Background: Hip microinstability-subtle, symptomatic femoral head translation without dislocation-compromises the labral suction seal and accelerates chondrolabral wear. Clinical overlap with femoroacetabular impingement syndrome (FAIS) and borderline dysplasia delays recognition.
Purpose: To synthesize contemporary evidence on definitions, diagnosis, imaging, management, and outcomes in hip microinstability and to propose a phenotype-guided framework grounded in the labrum-capsule-ligamentum teres (LT) stability continuum.
Study design: Narrative review.
Methods: Peer-reviewed literature (2000-2025) focusing on biomechanical investigations, comparative cohorts, meta-analyses, and consensus statements on microinstability, hip capsular management, borderline dysplasia, and LT pathology.

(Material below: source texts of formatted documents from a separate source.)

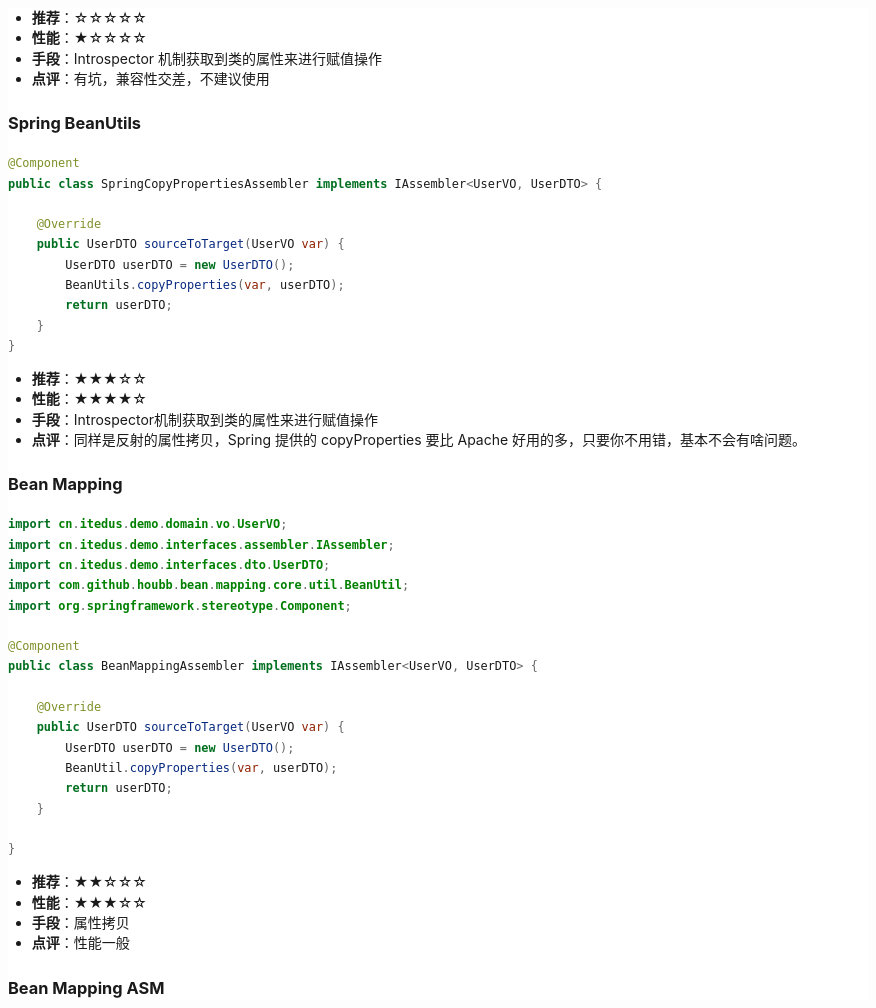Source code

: 
- **推荐**：☆☆☆☆☆
- **性能**：★☆☆☆☆
- **手段**：Introspector 机制获取到类的属性来进行赋值操作
- **点评**：有坑，兼容性交差，不建议使用

### Spring BeanUtils

```java
@Component
public class SpringCopyPropertiesAssembler implements IAssembler<UserVO, UserDTO> {

    @Override
    public UserDTO sourceToTarget(UserVO var) {
        UserDTO userDTO = new UserDTO();
        BeanUtils.copyProperties(var, userDTO);
        return userDTO;
    }
}
```

- **推荐**：★★★☆☆
- **性能**：★★★★☆
- **手段**：Introspector机制获取到类的属性来进行赋值操作
- **点评**：同样是反射的属性拷贝，Spring 提供的 copyProperties 要比 Apache 好用的多，只要你不用错，基本不会有啥问题。

### Bean Mapping

```java
import cn.itedus.demo.domain.vo.UserVO;
import cn.itedus.demo.interfaces.assembler.IAssembler;
import cn.itedus.demo.interfaces.dto.UserDTO;
import com.github.houbb.bean.mapping.core.util.BeanUtil;
import org.springframework.stereotype.Component;

@Component
public class BeanMappingAssembler implements IAssembler<UserVO, UserDTO> {

    @Override
    public UserDTO sourceToTarget(UserVO var) {
        UserDTO userDTO = new UserDTO();
        BeanUtil.copyProperties(var, userDTO);
        return userDTO;
    }

}
```

- **推荐**：★★☆☆☆
- **性能**：★★★☆☆
- **手段**：属性拷贝
- **点评**：性能一般

### Bean Mapping ASM
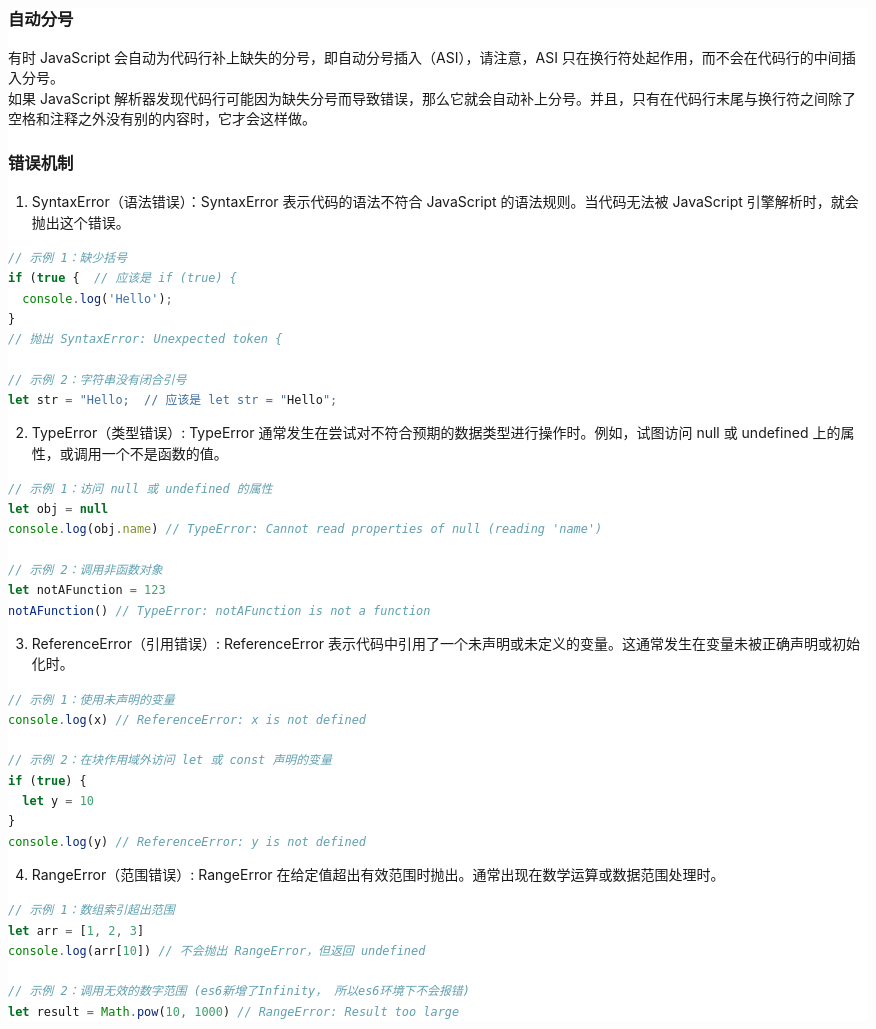 ### 自动分号

有时 JavaScript 会自动为代码行补上缺失的分号，即自动分号插入（ASI），请注意，ASI 只在换行符处起作用，而不会在代码行的中间插入分号。  
如果 JavaScript 解析器发现代码行可能因为缺失分号而导致错误，那么它就会自动补上分号。并且，只有在代码行末尾与换行符之间除了空格和注释之外没有别的内容时，它才会这样做。

### 错误机制

1. SyntaxError（语法错误）：SyntaxError 表示代码的语法不符合 JavaScript 的语法规则。当代码无法被 JavaScript 引擎解析时，就会抛出这个错误。

```js
// 示例 1：缺少括号
if (true {  // 应该是 if (true) {
  console.log('Hello');
}
// 抛出 SyntaxError: Unexpected token {

// 示例 2：字符串没有闭合引号
let str = "Hello;  // 应该是 let str = "Hello";
```

2. TypeError（类型错误）: TypeError 通常发生在尝试对不符合预期的数据类型进行操作时。例如，试图访问 null 或 undefined 上的属性，或调用一个不是函数的值。

```js
// 示例 1：访问 null 或 undefined 的属性
let obj = null
console.log(obj.name) // TypeError: Cannot read properties of null (reading 'name')

// 示例 2：调用非函数对象
let notAFunction = 123
notAFunction() // TypeError: notAFunction is not a function
```

3. ReferenceError（引用错误）: ReferenceError 表示代码中引用了一个未声明或未定义的变量。这通常发生在变量未被正确声明或初始化时。

```js
// 示例 1：使用未声明的变量
console.log(x) // ReferenceError: x is not defined

// 示例 2：在块作用域外访问 let 或 const 声明的变量
if (true) {
  let y = 10
}
console.log(y) // ReferenceError: y is not defined
```

4. RangeError（范围错误）: RangeError 在给定值超出有效范围时抛出。通常出现在数学运算或数据范围处理时。

```js
// 示例 1：数组索引超出范围
let arr = [1, 2, 3]
console.log(arr[10]) // 不会抛出 RangeError，但返回 undefined

// 示例 2：调用无效的数字范围 (es6新增了Infinity， 所以es6环境下不会报错)
let result = Math.pow(10, 1000) // RangeError: Result too large
```
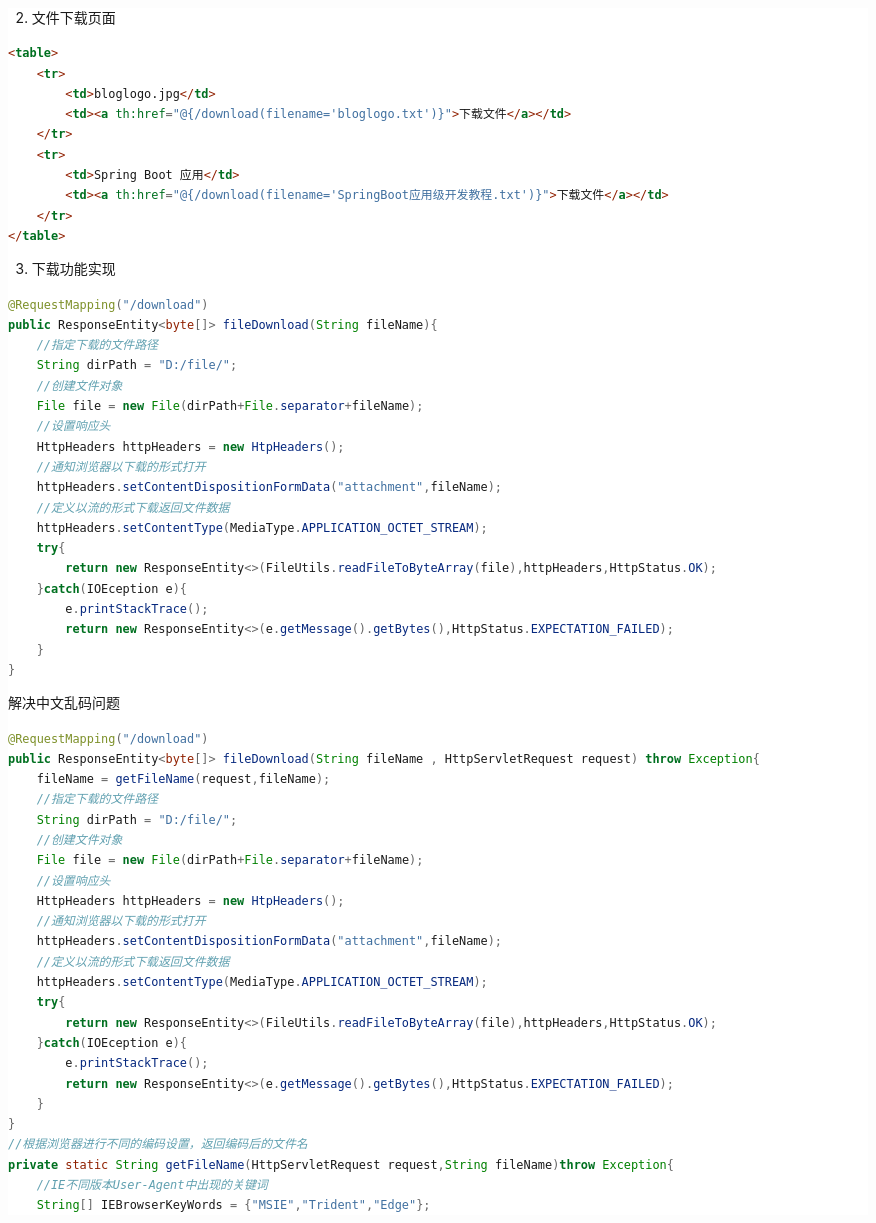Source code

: 2. 文件下载页面

```html
<table>
    <tr>
    	<td>bloglogo.jpg</td>
        <td><a th:href="@{/download(filename='bloglogo.txt')}">下载文件</a></td>
    </tr>
    <tr>
    	<td>Spring Boot 应用</td>
        <td><a th:href="@{/download(filename='SpringBoot应用级开发教程.txt')}">下载文件</a></td>
    </tr>
</table>
```

3. 下载功能实现

```java
@RequestMapping("/download")
public ResponseEntity<byte[]> fileDownload(String fileName){
    //指定下载的文件路径
    String dirPath = "D:/file/";
    //创建文件对象
    File file = new File(dirPath+File.separator+fileName);
    //设置响应头
    HttpHeaders httpHeaders = new HtpHeaders();
    //通知浏览器以下载的形式打开
    httpHeaders.setContentDispositionFormData("attachment",fileName);
    //定义以流的形式下载返回文件数据
    httpHeaders.setContentType(MediaType.APPLICATION_OCTET_STREAM);
    try{
        return new ResponseEntity<>(FileUtils.readFileToByteArray(file),httpHeaders,HttpStatus.OK);
    }catch(IOEception e){
        e.printStackTrace();
        return new ResponseEntity<>(e.getMessage().getBytes(),HttpStatus.EXPECTATION_FAILED);
    }
}
```

<a>解决中文乱码问题</a> 

```java
@RequestMapping("/download")
public ResponseEntity<byte[]> fileDownload(String fileName , HttpServletRequest request) throw Exception{
    fileName = getFileName(request,fileName);
    //指定下载的文件路径
    String dirPath = "D:/file/";
    //创建文件对象
    File file = new File(dirPath+File.separator+fileName);
    //设置响应头
    HttpHeaders httpHeaders = new HtpHeaders();
    //通知浏览器以下载的形式打开
    httpHeaders.setContentDispositionFormData("attachment",fileName);
    //定义以流的形式下载返回文件数据
    httpHeaders.setContentType(MediaType.APPLICATION_OCTET_STREAM);
    try{
        return new ResponseEntity<>(FileUtils.readFileToByteArray(file),httpHeaders,HttpStatus.OK);
    }catch(IOEception e){
        e.printStackTrace();
        return new ResponseEntity<>(e.getMessage().getBytes(),HttpStatus.EXPECTATION_FAILED);
    }
}
//根据浏览器进行不同的编码设置，返回编码后的文件名
private static String getFileName(HttpServletRequest request,String fileName)throw Exception{
    //IE不同版本User-Agent中出现的关键词
    String[] IEBrowserKeyWords = {"MSIE","Trident","Edge"};
```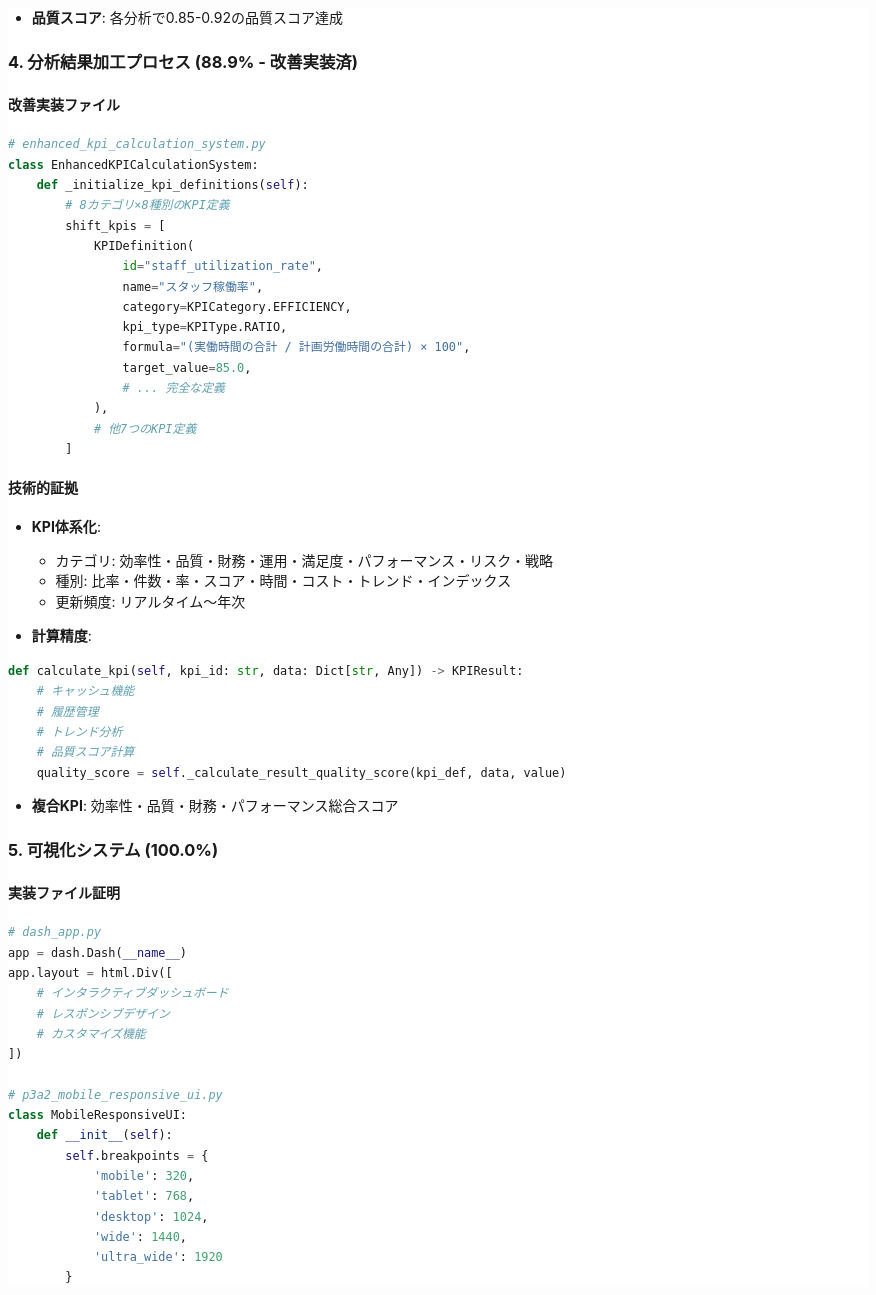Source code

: - **品質スコア**: 各分析で0.85-0.92の品質スコア達成

### 4. 分析結果加工プロセス (88.9% - 改善実装済)

#### 改善実装ファイル
```python
# enhanced_kpi_calculation_system.py
class EnhancedKPICalculationSystem:
    def _initialize_kpi_definitions(self):
        # 8カテゴリ×8種別のKPI定義
        shift_kpis = [
            KPIDefinition(
                id="staff_utilization_rate",
                name="スタッフ稼働率",
                category=KPICategory.EFFICIENCY,
                kpi_type=KPIType.RATIO,
                formula="(実働時間の合計 / 計画労働時間の合計) × 100",
                target_value=85.0,
                # ... 完全な定義
            ),
            # 他7つのKPI定義
        ]
```

#### 技術的証拠
- **KPI体系化**:
  - カテゴリ: 効率性・品質・財務・運用・満足度・パフォーマンス・リスク・戦略
  - 種別: 比率・件数・率・スコア・時間・コスト・トレンド・インデックス
  - 更新頻度: リアルタイム～年次

- **計算精度**:
```python
def calculate_kpi(self, kpi_id: str, data: Dict[str, Any]) -> KPIResult:
    # キャッシュ機能
    # 履歴管理
    # トレンド分析
    # 品質スコア計算
    quality_score = self._calculate_result_quality_score(kpi_def, data, value)
```

- **複合KPI**: 効率性・品質・財務・パフォーマンス総合スコア

### 5. 可視化システム (100.0%)

#### 実装ファイル証明
```python
# dash_app.py
app = dash.Dash(__name__)
app.layout = html.Div([
    # インタラクティブダッシュボード
    # レスポンシブデザイン
    # カスタマイズ機能
])

# p3a2_mobile_responsive_ui.py
class MobileResponsiveUI:
    def __init__(self):
        self.breakpoints = {
            'mobile': 320,
            'tablet': 768,
            'desktop': 1024,
            'wide': 1440,
            'ultra_wide': 1920
        }
```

Results: A four-pillar diagnostic approach improves accuracy. The Abduction-Hyperextension-External Rotation (AB-HEER) and Hyperextension-External Rotation (HEER) tests provide the highest single-test accuracy among exam maneuvers, whereas the prone instability test offers high specificity to rule in. The femoroepiphyseal acetabular roof (FEAR) index aids in risk stratification for borderline dysplasia but is position-sensitive. Arthroscopy with labral preservation and complete hip capsular closure improves patient-reported outcomes (PROs) and survivorship relative to non-closure. Iatrogenic cam over-resection can precipitate microinstability; femoral head-neck remplissage is a revision option to restore contour and sealing mechanics. In borderline dysplasia, both arthroscopy and periacetabular osteotomy (PAO) improve PROs when selection is phenotype-guided; PAO trends toward lower total hip arthroplasty (THA) conversion when undercoverage is the primary driver. Early postoperative circumduction is associated with lower rates of adhesion-related reoperation. Return-to-sport (RTS) decisions are criteria-based rather than time-based across successful programs.
Conclusion: A seal-first, close-second strategy, situated within a stability continuum, underpins contemporary care. Standardized definitions, objective laxity metrics, multicenter registries, and microinstability-specific rehabilitation/RTS batteries are needed to refine indications and improve durability; evidence specific to labral augmentation in microinstability remains limited.
Clinical relevance: Precise phenotyping and capsular stewardship reduce the risk of revision hip arthroscopy and conversion to total hip arthroplasty, inform sport-specific counseling, and align with joint-preservation goals in young, active patients.
Level of evidence: V (Narrative Review).